* WHAT YOU ARE ASKED TO DO: Return exactly the lines of the records below, starting at the line that contains "(OECD Test Guideline 492)" and ending at the line that contains "operates as MilliporeSigma", with both of those lines kept.

Dataset entries:
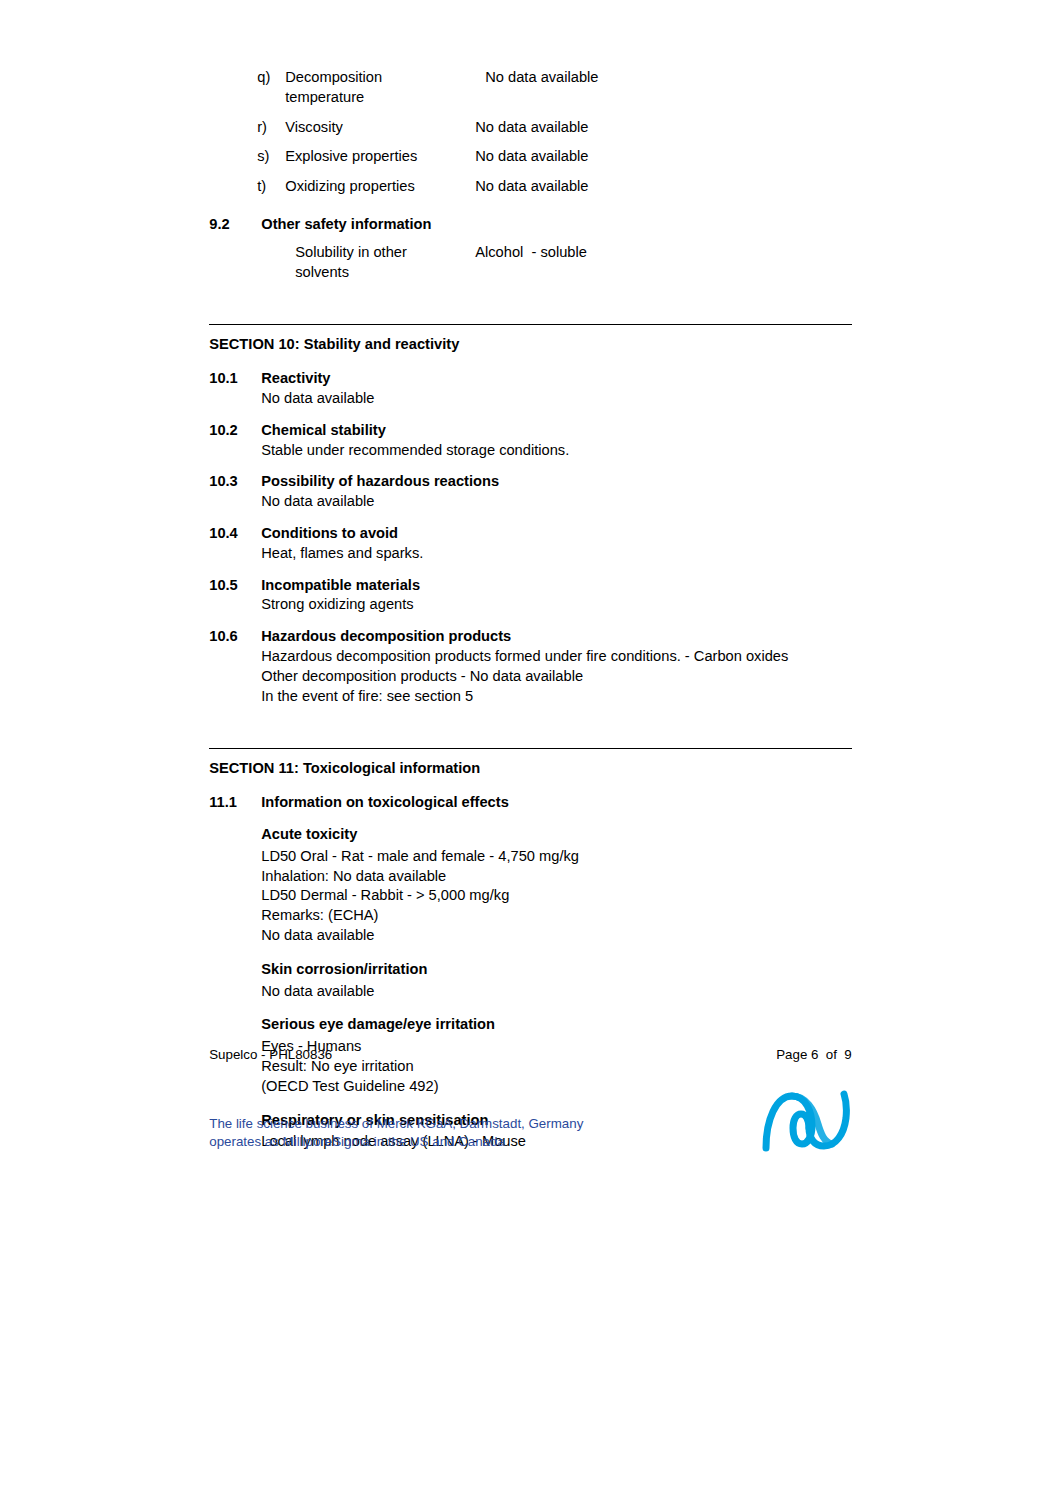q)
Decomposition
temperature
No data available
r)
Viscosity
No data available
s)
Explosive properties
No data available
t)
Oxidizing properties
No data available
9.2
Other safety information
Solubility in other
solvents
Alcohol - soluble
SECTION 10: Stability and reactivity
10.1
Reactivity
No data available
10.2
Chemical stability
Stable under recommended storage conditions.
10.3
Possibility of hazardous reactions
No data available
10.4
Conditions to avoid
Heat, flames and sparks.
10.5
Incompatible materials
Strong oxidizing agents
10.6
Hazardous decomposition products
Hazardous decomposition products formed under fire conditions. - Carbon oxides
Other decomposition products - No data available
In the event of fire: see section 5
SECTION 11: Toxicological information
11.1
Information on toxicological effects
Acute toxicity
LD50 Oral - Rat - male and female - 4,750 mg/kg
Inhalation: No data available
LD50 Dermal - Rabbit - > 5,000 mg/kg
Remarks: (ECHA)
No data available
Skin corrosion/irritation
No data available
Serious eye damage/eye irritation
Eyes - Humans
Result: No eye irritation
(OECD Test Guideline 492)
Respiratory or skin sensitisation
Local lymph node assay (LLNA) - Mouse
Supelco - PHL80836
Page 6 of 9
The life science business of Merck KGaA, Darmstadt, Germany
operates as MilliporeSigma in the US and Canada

---

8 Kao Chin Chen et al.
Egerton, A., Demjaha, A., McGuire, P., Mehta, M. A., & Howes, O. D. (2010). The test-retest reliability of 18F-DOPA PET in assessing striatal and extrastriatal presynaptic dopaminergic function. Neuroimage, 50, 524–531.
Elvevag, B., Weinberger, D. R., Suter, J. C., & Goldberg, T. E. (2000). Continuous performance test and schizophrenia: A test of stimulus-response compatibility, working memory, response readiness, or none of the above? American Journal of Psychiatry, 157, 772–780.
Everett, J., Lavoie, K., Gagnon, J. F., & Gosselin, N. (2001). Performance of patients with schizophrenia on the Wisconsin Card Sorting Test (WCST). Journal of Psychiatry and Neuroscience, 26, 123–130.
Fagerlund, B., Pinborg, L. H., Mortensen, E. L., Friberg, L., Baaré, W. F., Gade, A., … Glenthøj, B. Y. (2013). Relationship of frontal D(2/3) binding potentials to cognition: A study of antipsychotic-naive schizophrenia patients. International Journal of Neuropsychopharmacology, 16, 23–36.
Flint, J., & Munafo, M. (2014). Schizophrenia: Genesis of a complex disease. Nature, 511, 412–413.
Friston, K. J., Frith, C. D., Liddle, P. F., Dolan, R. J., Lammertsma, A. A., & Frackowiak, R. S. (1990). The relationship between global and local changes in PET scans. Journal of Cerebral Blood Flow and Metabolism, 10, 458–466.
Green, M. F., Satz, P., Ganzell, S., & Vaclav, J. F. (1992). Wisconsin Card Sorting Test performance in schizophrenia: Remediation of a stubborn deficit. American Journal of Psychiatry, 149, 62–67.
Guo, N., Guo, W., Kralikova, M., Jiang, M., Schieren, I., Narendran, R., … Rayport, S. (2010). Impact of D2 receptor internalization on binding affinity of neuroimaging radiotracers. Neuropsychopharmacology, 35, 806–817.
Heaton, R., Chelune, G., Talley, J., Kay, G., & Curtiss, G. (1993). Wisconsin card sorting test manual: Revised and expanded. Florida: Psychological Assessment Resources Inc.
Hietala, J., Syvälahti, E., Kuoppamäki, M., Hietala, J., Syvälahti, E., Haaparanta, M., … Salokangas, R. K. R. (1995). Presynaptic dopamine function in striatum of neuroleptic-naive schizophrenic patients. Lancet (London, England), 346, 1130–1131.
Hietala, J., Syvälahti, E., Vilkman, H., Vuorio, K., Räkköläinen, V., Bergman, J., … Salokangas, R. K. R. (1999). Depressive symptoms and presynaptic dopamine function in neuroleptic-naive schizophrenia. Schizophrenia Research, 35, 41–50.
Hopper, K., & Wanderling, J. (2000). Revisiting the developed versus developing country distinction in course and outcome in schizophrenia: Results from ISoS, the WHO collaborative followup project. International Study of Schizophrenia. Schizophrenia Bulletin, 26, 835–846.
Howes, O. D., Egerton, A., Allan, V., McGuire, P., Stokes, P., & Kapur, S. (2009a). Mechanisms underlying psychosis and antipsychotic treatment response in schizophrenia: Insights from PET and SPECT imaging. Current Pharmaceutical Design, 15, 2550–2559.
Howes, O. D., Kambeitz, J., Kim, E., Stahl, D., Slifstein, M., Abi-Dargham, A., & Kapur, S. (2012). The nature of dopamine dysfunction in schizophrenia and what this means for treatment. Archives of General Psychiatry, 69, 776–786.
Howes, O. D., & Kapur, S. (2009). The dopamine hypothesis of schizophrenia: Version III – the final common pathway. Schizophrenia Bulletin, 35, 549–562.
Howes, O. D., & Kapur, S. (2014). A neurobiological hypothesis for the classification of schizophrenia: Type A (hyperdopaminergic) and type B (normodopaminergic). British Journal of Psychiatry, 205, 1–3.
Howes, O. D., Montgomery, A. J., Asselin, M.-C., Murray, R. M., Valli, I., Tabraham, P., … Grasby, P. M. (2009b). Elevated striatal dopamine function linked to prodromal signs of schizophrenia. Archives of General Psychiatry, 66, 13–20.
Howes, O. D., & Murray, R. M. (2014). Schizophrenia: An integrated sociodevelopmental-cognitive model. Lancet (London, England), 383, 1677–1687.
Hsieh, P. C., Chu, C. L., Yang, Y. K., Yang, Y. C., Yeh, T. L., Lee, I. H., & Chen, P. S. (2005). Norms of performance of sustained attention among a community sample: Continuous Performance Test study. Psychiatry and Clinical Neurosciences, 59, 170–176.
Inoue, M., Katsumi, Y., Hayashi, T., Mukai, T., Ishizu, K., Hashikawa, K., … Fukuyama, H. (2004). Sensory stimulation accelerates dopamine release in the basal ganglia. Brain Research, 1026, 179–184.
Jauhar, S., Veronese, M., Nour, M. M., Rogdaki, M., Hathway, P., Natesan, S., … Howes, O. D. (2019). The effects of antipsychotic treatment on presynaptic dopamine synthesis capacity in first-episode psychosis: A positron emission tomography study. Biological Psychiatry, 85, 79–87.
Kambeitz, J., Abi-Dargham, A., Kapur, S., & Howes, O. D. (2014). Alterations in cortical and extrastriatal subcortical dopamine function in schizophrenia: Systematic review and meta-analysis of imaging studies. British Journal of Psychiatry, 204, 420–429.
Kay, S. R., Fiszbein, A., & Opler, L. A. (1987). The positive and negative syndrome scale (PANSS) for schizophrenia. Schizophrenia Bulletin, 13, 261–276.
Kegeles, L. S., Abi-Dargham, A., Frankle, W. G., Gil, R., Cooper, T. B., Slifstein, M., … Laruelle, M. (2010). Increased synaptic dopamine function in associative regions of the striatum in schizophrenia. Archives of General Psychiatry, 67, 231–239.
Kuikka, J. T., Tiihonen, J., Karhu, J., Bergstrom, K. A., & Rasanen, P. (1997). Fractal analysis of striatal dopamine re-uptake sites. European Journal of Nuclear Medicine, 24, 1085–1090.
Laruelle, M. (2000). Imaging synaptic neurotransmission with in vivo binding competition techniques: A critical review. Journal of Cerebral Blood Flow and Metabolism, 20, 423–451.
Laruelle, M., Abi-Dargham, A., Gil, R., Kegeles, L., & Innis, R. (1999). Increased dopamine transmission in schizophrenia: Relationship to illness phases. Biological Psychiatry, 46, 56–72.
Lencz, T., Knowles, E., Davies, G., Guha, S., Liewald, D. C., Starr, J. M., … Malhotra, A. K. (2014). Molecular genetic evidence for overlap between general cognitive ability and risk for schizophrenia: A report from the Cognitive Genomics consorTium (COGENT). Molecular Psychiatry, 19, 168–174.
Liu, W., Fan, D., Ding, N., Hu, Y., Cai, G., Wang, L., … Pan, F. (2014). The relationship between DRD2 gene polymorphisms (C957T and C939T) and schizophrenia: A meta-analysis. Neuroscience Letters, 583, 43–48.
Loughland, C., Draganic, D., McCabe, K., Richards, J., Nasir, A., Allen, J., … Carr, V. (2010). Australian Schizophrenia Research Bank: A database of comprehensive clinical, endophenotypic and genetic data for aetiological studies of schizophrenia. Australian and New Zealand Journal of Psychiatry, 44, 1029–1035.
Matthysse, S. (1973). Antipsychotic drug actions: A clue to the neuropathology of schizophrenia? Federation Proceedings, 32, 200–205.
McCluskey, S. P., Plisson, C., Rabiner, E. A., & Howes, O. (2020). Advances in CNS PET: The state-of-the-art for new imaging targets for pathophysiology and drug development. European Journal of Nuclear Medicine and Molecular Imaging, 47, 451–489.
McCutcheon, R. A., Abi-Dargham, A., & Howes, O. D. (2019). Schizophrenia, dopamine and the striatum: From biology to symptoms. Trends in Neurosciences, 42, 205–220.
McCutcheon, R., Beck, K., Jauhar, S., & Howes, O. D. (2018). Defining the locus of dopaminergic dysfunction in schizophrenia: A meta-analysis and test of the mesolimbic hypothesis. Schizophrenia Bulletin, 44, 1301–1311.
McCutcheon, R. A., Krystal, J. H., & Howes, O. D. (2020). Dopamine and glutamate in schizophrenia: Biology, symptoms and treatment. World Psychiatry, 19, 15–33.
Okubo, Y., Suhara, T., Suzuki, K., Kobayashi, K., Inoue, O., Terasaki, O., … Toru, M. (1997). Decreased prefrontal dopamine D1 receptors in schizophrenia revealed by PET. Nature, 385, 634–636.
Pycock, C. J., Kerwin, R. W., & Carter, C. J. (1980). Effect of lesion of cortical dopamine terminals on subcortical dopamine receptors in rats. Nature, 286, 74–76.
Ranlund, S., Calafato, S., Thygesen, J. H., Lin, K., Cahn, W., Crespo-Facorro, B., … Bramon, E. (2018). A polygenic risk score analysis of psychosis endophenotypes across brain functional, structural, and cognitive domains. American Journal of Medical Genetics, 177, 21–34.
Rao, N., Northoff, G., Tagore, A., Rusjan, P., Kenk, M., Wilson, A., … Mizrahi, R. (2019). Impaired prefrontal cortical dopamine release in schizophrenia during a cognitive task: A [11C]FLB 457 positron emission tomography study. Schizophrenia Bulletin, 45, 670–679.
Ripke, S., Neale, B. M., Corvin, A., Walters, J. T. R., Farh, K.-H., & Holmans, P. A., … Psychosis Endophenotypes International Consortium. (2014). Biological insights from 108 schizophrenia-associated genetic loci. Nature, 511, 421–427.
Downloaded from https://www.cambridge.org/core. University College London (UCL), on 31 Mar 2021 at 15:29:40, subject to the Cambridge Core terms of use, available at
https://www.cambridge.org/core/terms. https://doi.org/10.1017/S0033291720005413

--

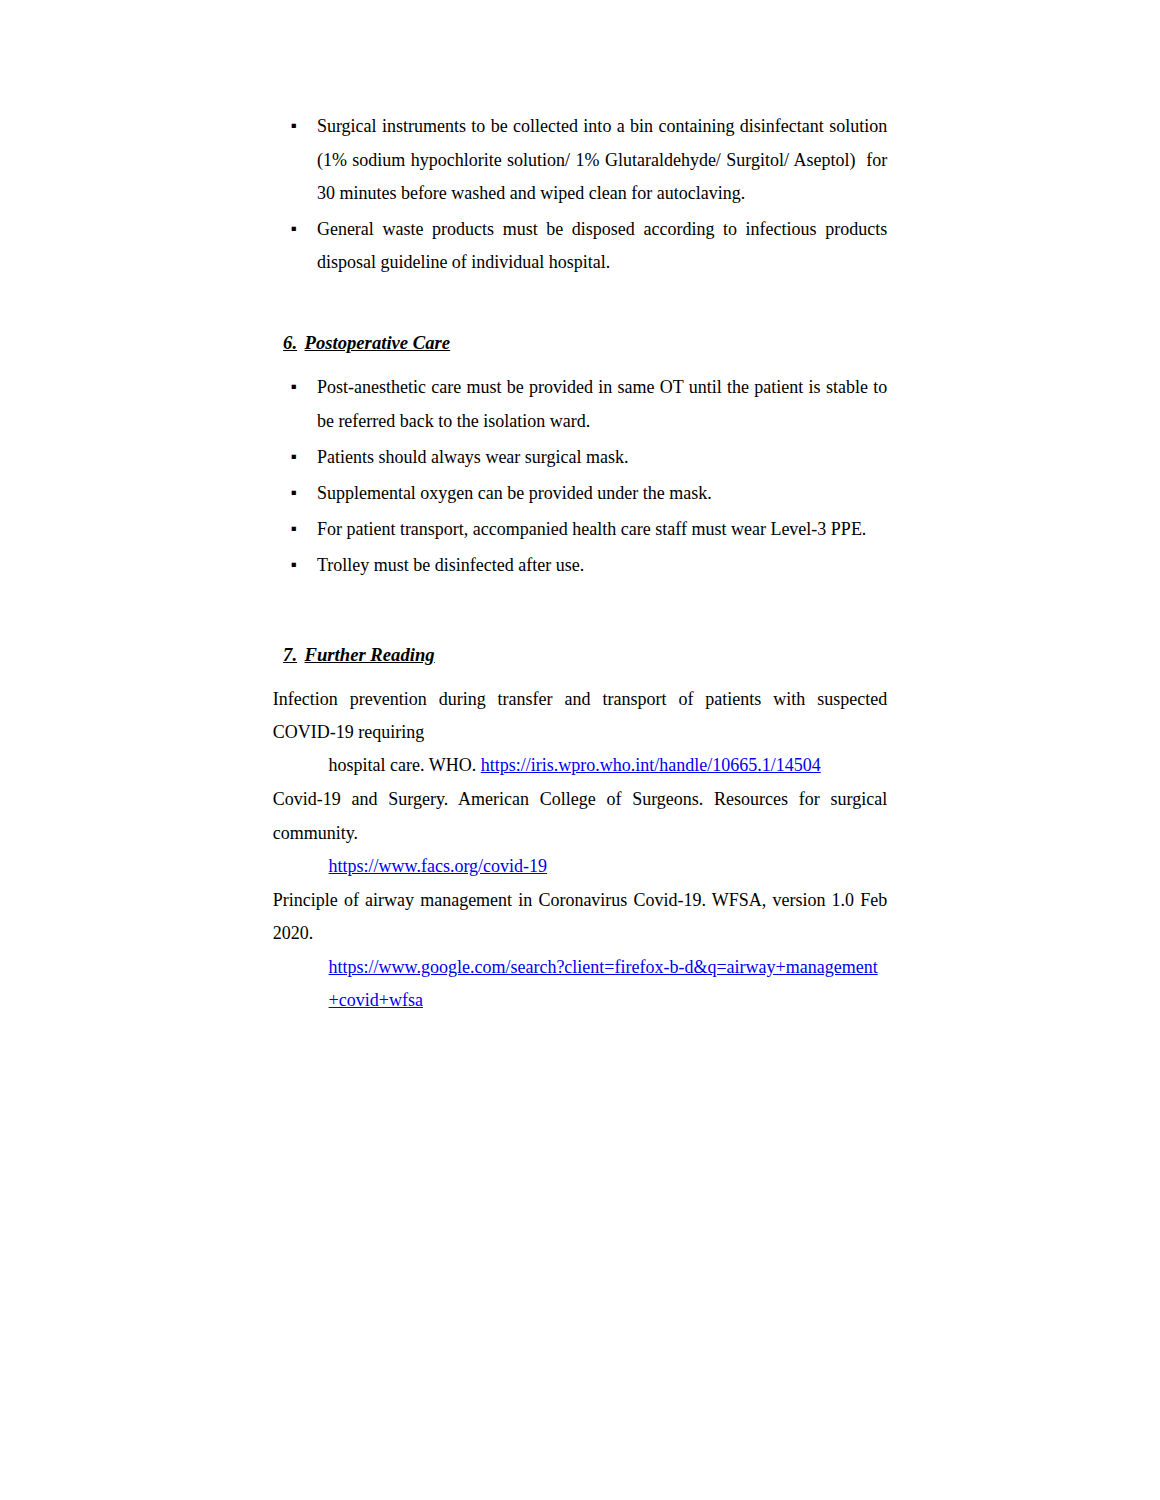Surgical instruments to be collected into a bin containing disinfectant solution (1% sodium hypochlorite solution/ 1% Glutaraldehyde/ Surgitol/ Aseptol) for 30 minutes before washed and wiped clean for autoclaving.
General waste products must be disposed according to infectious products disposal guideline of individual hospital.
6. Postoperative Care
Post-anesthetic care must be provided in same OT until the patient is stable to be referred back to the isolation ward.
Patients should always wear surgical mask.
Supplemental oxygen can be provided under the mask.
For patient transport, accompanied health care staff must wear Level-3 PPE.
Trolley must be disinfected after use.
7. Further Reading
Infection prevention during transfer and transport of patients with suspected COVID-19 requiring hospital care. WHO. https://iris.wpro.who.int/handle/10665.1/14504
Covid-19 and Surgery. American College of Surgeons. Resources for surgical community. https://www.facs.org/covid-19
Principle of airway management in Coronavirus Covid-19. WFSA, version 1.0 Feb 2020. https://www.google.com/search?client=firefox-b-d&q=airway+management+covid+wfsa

* ANSWER TO THIS EXERCISE:
(OECD Test Guideline 492)
Respiratory or skin sensitisation
Local lymph node assay (LLNA) - Mouse
Supelco - PHL80836
Page 6 of 9
The life science business of Merck KGaA, Darmstadt, Germany
operates as MilliporeSigma in the US and Canada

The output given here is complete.